§ **Selected extract**
--- START ---

We used a remote desktop in order to replay the gestures to simulate the bracelet gesture recognition.

When the user did a gesture, the action was replayed using the remote desktop so the user did not have to press the replay button.

For each user, we changed up the order of the tasks

Test Measures
Qualitative:
Do users pick commands that are appropriate for the task.
– If their choice of commands if inefficient, do they need suggestions on tasks?
Do people easily remember which gestures they assigned to which actions?
– If they get confused, what confuses them? Do they mistake one gesture for another, or forget them entirely?
– Do they get flustered, confused, agitated and mess things up when they forget?
Do people actually use the gesture they create, or do they just forget after a while that they have the bracelet at their disposal?

Quantitative:
Tasks 1 and 2:
record the number of gestures performed during set cooking/movie time
Task 3:
record the time taken to complete the given task

Results and Discussion

User 1
Background: 21, male, sophomore, computer science, Dell Windows 8, computer level 5, no other input devices, no bracelets or watches, >10 hrs of active daily use, > 20 of passive daily use (confirmed), most common activity: running big stuff while I sleep

Cooking
-He was confused by the labels: record gesture or record computer action?
-maybe an explanatory paragraph would help to clarify
-we needed to explain that Esc ends the recording (the user didn’t want to minimise the new window to go back to the GUI to end the recording)

--- END ---

§ **Supplied data**
--- START ---

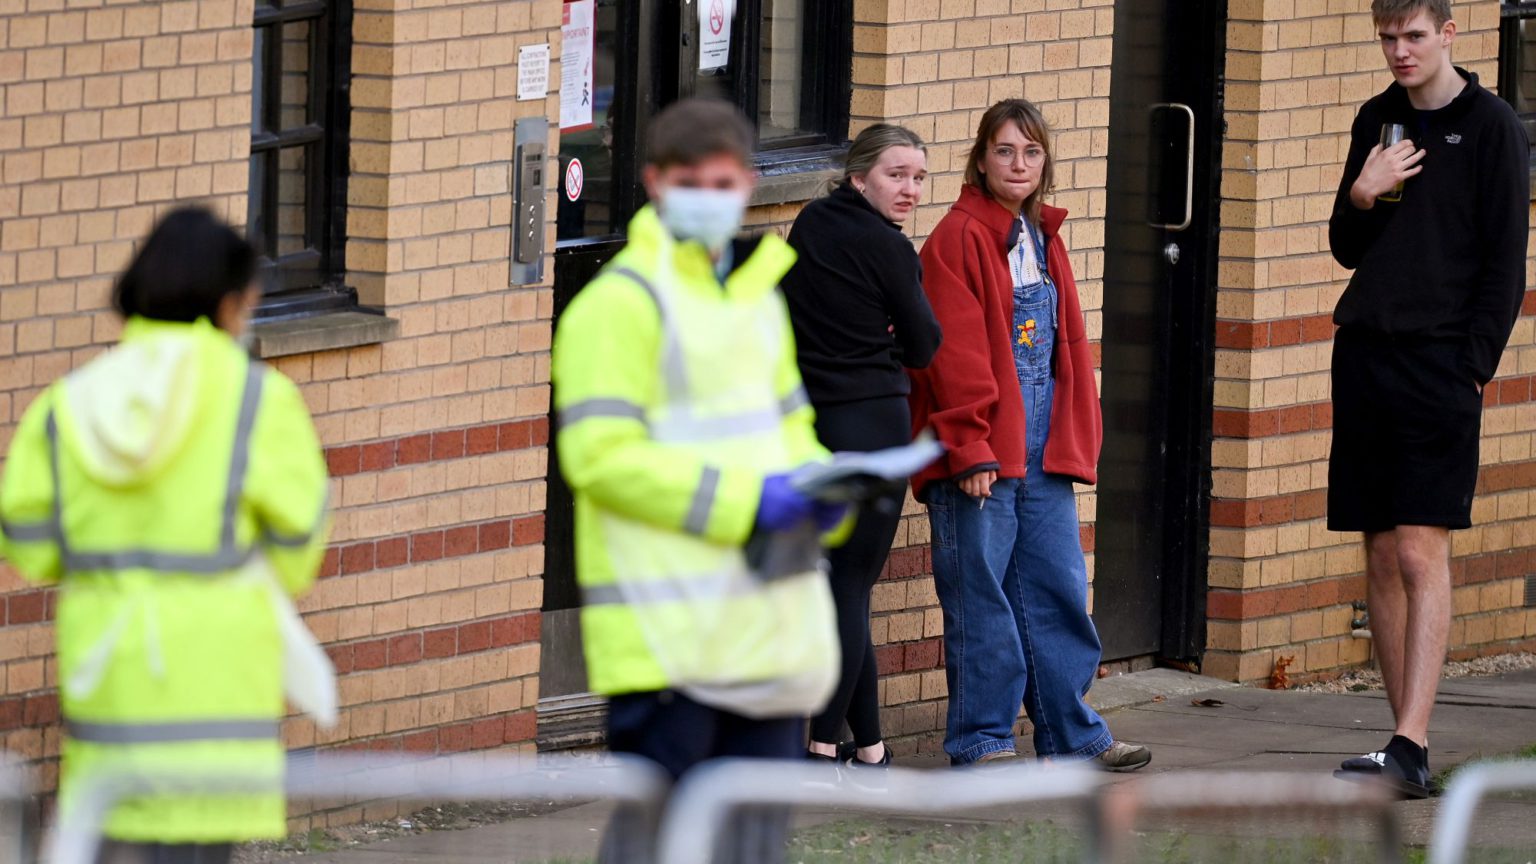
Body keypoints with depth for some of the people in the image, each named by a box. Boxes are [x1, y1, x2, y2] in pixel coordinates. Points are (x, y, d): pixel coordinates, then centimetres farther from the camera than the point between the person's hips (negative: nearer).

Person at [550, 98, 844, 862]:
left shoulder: (759, 297, 18)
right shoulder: (621, 303, -9)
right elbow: (602, 455, -17)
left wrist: (817, 487, 3)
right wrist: (743, 502, -21)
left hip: (766, 624, 8)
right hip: (669, 636, -8)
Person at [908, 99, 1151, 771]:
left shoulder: (1044, 240, 17)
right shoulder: (959, 238, -8)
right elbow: (956, 352, -13)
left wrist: (1076, 439, 14)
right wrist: (970, 449, -17)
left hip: (1041, 452, 7)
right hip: (978, 457, -7)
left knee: (1058, 589, 10)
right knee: (981, 596, -2)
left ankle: (1072, 737, 17)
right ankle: (981, 742, 5)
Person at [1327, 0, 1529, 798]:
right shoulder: (1377, 121, 14)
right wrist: (1362, 197, -2)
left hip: (1439, 364, -6)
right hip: (1365, 355, 6)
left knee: (1421, 553, -12)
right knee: (1381, 558, 5)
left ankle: (1409, 749, -19)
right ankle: (1408, 742, 10)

--- END ---

§ **Problems and tasks**
a - In the bracelet study write-up, what was recorded for Task 3?
b - Reproduce the stretch of the bracelet study write-up from "When the user" through "for the task.", renaming "remote desktop" as "screen-sharing tool" wherever it appears.
c - Go on with the bracelet study write-up, starting after its last sentence.
The rows above are material separate from the bracelet study write-up.

§ **Answers by item number**
a - The time taken to complete the given task.

b -
When the user did a gesture, the action was replayed using the screen-sharing tool so the user did not have to press the replay button.

For each user, we changed up the order of the tasks

Test Measures
Qualitative:
Do users pick commands that are appropriate for the task.

c -
-he didn’t want to have the GUI window up after when he wanted to use the gesture
-page up/down doesn’t work

Gesture1 – swoosh up → open window with his favourite recipe site
Gesture2 – right/clockwise twist → page up
Gesture3 – left/counterclockwise twist → page down

TV
-he had trouble remembering functions and their associated gestures.
-he discovered he needed to record more gestures as he went

Gesture1 – big counterclockwise circle → open TV guide
Gesture2 – big clockwise circle → change the input activity
Gesture3 – twist clockwise → channel up
Gesture4 – twist counterclockwise → channel down
Gesture5 – hand palm up → volume up
Gesture6 – hand palm down → volume down
Gesture7 – punch → ok

Injured
-he had trouble thinking of good actions for computers, but using a computer involves complex tasks

Gesture1 – 90 degree right turn of the wrist → make a key work as its mirror key (to allow typing with one hand)
Gesture2 – a tap → backspace
Gesture3 – swipe to the left → close window
Gesture4 – swipe to right → open chrome
Gesture5 – lift hand up quickly → enter key

User 2
Background: 21, female, junior, civil and environmental engineering, laptop: OSX, level 4 computer user, no other input device, 9 hrs of active daily use, 11 hrs of passive daily use, most common task: doing homework, playing music, facebook

Injured
– she was confused about the order of pressing buttons
-she wanted multitouch gestures form IOS
-she used gestures in a limited way → need suggestions for gestures?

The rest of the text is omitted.